Ketahui bagaimana mekanisme umpan negatif mempengaruhi tingkat CRH dan
ACTH tropik. 4. Mengukur kadar kortisol dan ACTH dalam darah pada lima
pasien dan menghubungkan bacaan-bacaan ini dengan gejala dan diagnosa. 5.
Untuk membedakan antara sindrom Cushing dan penyakit Cushing.

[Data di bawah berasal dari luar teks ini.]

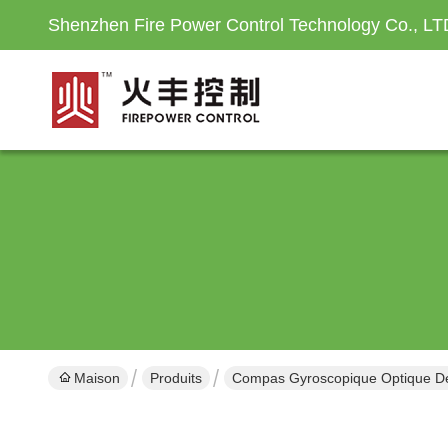
Shenzhen Fire Power Control Technology Co., LT
Maison
Produits
Compas Gyroscopique Optique De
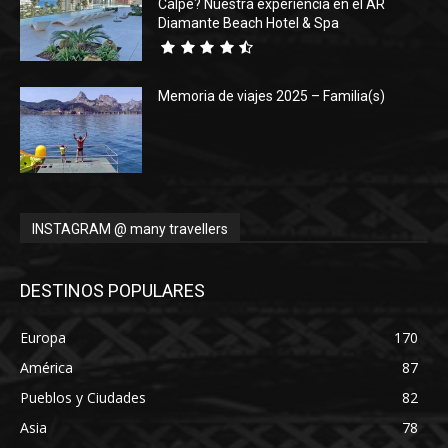
Calpe? Nuestra experiencia en el AR
Diamante Beach Hotel & Spa
Memoria de viajes 2025 – Familia(s)
INSTAGRAM @ many travellers
DESTINOS POPULARES
Europa
170
América
87
Pueblos y Ciudades
82
Asia
78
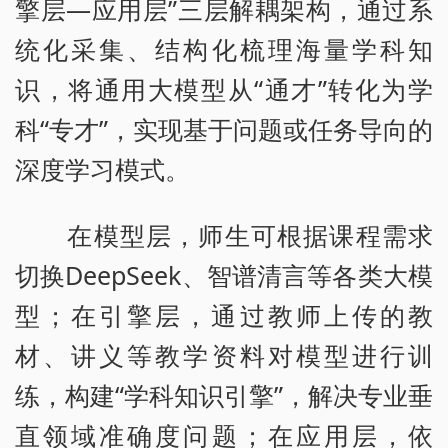
擎层—应用层”三层解耦架构，通过系
统化采集、结构化梳理海量学科知
识，将通用大模型从“通才”转化为学
科“专才”，实现基于问题或任务导向的
深度学习模式。
在模型层，师生可根据课程需求
切换DeepSeek、智谱清言等各类大模
型；在引擎层，通过教师上传的教
材、讲义等教学资料对模型进行训
练，构建“学科知识引擎”，解决专业垂
直领域准确度问题；在应用层，依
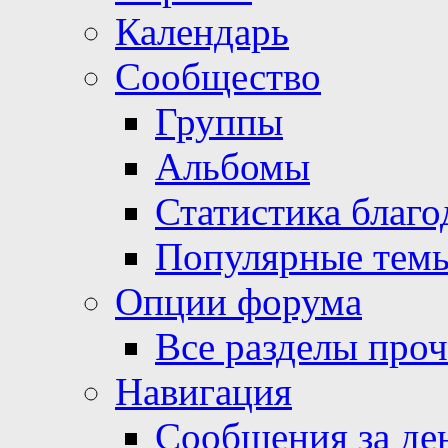
Календарь
Сообщество
Группы
Альбомы
Статистика благо
Популярные тем
Опции форума
Все разделы про
Навигация
Сообщения за де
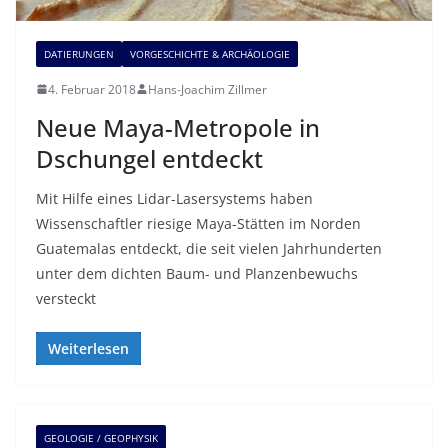
DATIERUNGEN
VORGESCHICHTE & ARCHÄOLOGIE
4. Februar 2018
Hans-Joachim Zillmer
Neue Maya-Metropole in
Dschungel entdeckt
Mit Hilfe eines Lidar-Lasersystems haben
Wissenschaftler riesige Maya-Stätten im Norden
Guatemalas entdeckt, die seit vielen Jahrhunderten
unter dem dichten Baum- und Planzenbewuchs
versteckt
Weiterlesen
GEOLOGIE / GEOPHYSIK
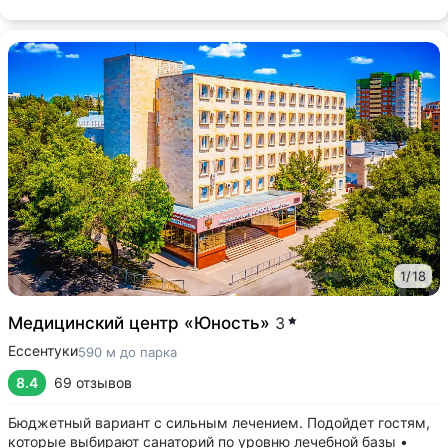
1
/
18
Медицинский центр «Юность»
3
Ессентуки
590 м до парка
8.4
69 отзывов
Бюджетный вариант с сильным лечением. Подойдет гостям,
которые выбирают санаторий по уровню лечебной базы •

Pendahuluan Kortisol, hormon yang dikeluarkan oleh korteks adrenal, Penting


dalam respons tubuh terhadap berbagai jenis stres. Pelepasan kortisol
dirangsang oleh hormon adrenokortikotropik (ACTH), hormon tropik yang
dilepaskan oleh hipofisis anterior. Hormon tropik merangsang sekresi hormon
lain. Pelepasan ACTH, pada tum, dirangsang oleh hormon pelepas
kortikotropin (CRH), hormon tropik dari hipotalamus. Peningkatan kadar
kortisol secara negatif memberi umpan balik untuk menghambat pelepasan
ACTH dan CRH (lihat Gambar 4.6). Peningkatan kortisol dalam darah, atau
hiperkortisolisme, disebut sebagai sindrom Cushing jika peningkatan tersebut
disebabkan oleh tumor kelenjar adrenal, sindrom Cushing dapat juga menjadi
iatrogenik (yaitu, dokter diinduksi). Misalnya, sindrom Cushing yang diinduksi
secara fisik dapat terjadi ketika hormon glukokortikoid, seperti prednison,
diberikan untuk mengobati rheumatoid arthritis, asma, atau lupus. Sindrom
Cushing sering disebut sebagai "diabetes steroid" karena mengakibatkan
hiperglikemia. Sebaliknya, penyakit Cushing adalah hiperkortisolisme yang
disebabkan oleh tumor hipofisis anterior. Orang dengan penyakit Cushing
menunjukkan peningkatan kadar ACTH dan kortisol. Penurunan kortisol dalam
darah, atau hipokortisolisme, dapat terjadi karena insufisiensi adrenal. Dalam
insufisiensi adrenal primer, juga dikenal sebagai penyakit Addison, kortisol
rendah secara langsung disebabkan oleh penghancuran bertahap korteks adrenal
dan kadar ACTH biasanya meningkat sebagai efek kompensasi. Insufisiensi
adrenal sekunder juga menghasilkan kadar kortisol yang rendah, biasanya
disebabkan oleh kerusakan pada hipofisis anterior. Oleh karena itu, kadar
ACTHTare juga rendah pada insufisiensi adrenal sekunder.